The main difference between this device architecture and previous architectures, according to Davanço, is that the photon sources are on-chip, whereas in a great majority of other architectures, the photons are produced off-chip, then injected (many times with not great efficiency) into the on-chip waveguide network.

Davanço also contends that their architecture has advantages over other architectures that do include on-chip single-photon sources. “The main reason for that is that we use two types of materials with demonstrated high performance, and we found a way to combine them on a single chip in a way that their individual (and complementary) properties were not compromised and used almost to their full potential,” said Davanço.

A big reason for the superior performance of the quantum dots is that they are encapsulated deep inside a semiconductor material, gallium arsenide (GaAs), according to Davanço.

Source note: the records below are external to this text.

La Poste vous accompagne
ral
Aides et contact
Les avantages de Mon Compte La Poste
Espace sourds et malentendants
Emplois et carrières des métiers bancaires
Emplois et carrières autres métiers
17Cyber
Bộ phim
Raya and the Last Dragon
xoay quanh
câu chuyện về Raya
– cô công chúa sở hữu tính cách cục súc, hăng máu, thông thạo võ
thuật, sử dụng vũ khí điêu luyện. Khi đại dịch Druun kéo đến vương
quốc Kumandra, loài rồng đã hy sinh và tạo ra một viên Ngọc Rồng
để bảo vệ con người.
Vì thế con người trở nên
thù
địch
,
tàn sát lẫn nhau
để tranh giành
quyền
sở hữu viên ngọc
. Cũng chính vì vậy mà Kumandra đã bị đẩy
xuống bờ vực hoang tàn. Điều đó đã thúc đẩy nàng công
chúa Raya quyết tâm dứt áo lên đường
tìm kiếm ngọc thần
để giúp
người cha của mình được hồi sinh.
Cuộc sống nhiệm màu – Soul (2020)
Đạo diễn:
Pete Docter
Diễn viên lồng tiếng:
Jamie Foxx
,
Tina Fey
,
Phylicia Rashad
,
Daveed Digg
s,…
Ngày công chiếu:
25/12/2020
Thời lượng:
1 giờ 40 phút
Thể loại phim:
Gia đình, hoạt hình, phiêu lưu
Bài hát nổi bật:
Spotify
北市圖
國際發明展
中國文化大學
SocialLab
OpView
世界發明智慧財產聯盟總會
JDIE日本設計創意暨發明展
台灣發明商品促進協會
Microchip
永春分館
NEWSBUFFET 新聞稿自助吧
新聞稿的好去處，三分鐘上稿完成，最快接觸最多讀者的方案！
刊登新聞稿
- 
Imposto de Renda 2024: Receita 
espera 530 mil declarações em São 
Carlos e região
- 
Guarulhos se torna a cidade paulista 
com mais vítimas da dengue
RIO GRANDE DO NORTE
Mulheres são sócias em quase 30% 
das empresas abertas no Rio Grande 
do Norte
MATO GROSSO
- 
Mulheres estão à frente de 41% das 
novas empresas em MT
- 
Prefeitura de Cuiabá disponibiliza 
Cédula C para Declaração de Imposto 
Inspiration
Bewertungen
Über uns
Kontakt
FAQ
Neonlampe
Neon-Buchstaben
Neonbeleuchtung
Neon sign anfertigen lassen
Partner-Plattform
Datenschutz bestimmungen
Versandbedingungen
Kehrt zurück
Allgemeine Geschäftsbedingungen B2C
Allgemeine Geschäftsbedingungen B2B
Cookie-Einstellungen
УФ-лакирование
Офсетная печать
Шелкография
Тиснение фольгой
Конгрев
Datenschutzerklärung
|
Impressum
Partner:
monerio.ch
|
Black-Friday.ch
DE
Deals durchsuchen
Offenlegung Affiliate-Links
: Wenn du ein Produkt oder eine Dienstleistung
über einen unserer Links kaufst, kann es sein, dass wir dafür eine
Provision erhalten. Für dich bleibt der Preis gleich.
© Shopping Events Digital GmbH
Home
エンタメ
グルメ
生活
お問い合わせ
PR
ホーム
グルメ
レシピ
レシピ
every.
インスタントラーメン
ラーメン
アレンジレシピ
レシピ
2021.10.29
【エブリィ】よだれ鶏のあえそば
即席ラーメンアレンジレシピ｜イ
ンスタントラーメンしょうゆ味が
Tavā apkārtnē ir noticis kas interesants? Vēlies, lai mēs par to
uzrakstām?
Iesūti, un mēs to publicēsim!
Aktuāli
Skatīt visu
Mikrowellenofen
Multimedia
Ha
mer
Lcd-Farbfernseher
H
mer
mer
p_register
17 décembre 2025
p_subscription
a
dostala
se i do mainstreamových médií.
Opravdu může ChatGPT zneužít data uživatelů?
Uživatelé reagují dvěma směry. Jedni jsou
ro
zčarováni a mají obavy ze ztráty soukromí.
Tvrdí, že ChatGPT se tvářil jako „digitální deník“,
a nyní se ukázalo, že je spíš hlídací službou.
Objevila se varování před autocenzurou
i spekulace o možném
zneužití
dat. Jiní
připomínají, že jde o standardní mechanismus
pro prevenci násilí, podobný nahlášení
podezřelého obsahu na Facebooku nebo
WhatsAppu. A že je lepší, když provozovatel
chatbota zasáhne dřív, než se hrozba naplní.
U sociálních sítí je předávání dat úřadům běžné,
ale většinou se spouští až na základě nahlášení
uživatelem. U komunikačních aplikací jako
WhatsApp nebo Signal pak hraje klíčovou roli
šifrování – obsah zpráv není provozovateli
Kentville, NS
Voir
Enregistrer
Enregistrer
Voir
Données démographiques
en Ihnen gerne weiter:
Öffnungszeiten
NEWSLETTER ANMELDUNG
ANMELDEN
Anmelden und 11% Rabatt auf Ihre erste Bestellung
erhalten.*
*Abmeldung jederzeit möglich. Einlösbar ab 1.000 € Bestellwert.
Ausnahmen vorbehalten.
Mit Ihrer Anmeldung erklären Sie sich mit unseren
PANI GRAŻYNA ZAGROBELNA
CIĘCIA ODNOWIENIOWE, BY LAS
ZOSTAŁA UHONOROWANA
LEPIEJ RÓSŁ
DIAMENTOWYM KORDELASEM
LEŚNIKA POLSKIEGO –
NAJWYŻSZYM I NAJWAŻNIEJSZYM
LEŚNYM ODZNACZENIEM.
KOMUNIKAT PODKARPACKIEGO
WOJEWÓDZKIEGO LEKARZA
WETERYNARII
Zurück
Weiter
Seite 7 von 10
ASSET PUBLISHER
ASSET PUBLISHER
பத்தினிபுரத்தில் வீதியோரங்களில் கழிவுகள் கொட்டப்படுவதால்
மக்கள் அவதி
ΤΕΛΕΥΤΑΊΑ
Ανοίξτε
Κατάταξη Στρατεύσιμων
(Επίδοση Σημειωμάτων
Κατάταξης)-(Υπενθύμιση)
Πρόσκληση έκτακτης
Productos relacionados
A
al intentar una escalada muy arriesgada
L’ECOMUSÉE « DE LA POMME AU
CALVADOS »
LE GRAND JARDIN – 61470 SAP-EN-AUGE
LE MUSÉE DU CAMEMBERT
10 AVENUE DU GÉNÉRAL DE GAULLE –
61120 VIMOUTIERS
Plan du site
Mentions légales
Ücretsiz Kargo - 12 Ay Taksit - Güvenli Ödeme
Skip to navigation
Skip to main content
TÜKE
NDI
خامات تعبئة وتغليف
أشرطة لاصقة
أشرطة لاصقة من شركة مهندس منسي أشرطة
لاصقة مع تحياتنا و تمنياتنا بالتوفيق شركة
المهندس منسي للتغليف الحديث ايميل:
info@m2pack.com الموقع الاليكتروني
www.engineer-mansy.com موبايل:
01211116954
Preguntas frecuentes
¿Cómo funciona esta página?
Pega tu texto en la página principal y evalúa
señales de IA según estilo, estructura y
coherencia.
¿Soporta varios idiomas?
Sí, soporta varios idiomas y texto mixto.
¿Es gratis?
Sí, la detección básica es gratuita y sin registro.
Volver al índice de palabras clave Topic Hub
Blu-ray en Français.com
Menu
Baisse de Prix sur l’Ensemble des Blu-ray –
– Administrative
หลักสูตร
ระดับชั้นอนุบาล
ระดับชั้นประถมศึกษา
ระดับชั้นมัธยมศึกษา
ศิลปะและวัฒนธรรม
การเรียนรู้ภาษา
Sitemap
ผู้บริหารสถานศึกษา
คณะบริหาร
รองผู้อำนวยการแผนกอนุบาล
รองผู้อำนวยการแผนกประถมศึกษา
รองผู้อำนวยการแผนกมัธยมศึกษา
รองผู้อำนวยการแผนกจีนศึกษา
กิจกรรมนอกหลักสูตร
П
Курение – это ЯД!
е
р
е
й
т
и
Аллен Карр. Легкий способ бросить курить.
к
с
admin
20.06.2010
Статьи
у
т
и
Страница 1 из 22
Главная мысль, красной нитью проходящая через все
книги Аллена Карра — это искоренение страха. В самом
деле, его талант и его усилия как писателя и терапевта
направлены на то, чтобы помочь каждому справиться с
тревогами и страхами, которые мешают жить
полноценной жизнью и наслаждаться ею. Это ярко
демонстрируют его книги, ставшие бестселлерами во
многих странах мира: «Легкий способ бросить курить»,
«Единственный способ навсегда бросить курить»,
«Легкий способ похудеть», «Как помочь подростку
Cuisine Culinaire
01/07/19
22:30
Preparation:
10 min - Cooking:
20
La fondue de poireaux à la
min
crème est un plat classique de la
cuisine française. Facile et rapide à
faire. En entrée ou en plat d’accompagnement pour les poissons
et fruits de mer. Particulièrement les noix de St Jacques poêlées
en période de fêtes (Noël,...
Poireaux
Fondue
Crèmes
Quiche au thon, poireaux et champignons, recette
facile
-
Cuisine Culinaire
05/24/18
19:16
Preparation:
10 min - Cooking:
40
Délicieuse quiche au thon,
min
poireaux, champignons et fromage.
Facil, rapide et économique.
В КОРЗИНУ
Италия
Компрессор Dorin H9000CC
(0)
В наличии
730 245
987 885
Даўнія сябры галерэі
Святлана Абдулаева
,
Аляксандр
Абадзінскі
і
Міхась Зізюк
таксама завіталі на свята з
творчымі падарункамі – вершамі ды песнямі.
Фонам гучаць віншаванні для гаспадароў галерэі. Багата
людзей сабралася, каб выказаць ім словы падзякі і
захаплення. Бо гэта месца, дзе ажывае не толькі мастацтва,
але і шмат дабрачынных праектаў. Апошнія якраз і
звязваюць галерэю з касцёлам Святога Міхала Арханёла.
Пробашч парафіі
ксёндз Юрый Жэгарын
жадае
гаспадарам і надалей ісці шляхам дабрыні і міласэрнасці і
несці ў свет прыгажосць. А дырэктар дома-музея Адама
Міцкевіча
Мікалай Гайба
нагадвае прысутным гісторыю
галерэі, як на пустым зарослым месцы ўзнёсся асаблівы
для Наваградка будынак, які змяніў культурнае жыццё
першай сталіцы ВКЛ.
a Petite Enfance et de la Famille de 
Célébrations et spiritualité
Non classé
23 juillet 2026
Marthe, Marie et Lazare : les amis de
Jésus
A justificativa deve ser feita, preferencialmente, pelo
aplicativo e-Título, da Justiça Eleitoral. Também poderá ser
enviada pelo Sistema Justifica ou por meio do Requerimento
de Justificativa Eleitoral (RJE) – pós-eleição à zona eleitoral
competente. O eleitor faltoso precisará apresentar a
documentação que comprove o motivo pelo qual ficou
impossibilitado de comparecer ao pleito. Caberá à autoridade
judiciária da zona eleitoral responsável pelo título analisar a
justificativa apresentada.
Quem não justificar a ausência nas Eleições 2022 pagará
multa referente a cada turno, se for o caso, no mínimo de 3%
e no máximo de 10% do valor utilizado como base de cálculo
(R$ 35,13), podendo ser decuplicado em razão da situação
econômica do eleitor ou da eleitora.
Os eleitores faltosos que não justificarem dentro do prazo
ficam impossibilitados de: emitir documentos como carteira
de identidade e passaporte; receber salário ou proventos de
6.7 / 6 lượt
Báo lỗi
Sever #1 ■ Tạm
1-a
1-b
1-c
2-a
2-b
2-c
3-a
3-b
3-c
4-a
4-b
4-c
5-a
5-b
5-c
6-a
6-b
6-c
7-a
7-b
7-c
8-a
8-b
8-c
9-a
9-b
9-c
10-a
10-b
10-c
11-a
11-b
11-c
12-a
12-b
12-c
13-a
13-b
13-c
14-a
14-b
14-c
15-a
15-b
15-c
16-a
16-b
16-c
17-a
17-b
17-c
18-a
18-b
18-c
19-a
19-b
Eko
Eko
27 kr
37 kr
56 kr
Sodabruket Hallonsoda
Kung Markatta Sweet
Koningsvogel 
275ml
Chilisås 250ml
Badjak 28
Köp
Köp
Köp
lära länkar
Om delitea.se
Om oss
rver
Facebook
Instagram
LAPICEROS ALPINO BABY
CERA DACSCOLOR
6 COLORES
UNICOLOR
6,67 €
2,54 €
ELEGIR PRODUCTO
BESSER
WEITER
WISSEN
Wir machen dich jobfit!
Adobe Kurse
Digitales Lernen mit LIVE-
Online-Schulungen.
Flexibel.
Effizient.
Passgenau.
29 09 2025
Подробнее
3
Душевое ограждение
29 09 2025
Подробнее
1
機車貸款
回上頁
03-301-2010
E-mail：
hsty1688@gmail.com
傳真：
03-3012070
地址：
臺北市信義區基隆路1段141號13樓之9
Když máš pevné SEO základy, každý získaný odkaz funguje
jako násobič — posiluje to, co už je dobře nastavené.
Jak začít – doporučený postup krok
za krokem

GaAs is also advantageous because it has a high refractive index, and this is something that makes it possible to produce geometries that can efficiently capture photons produced by embedded quantum dots.

While GaAs may be great at boosting the quantum dots, it is not a good material for making low-loss waveguides. If a photon is produced by a quantum dot in the GaAs, and then launched into a GaAs waveguide, this photon will very soon either be scattered out of the waveguide, or absorbed by the material as it propagates.  

“Our solution to this problem was to make a GaAs structure that could both efficiently capture photons emitted by an embedded quantum dot, and then another structure that could launch them with high efficiency into a waveguide made of a different material (silicon nitride), which was also known to provide considerably lower photon losses,” explained Davanço. 

In continuing research, their aim is to fabricate devices with single quantum dots in them, rather than a large number, as in the paper. Davanço adds: “This will allow us to get a better idea of the level of indistinguishability that we can achieve within our architecture.”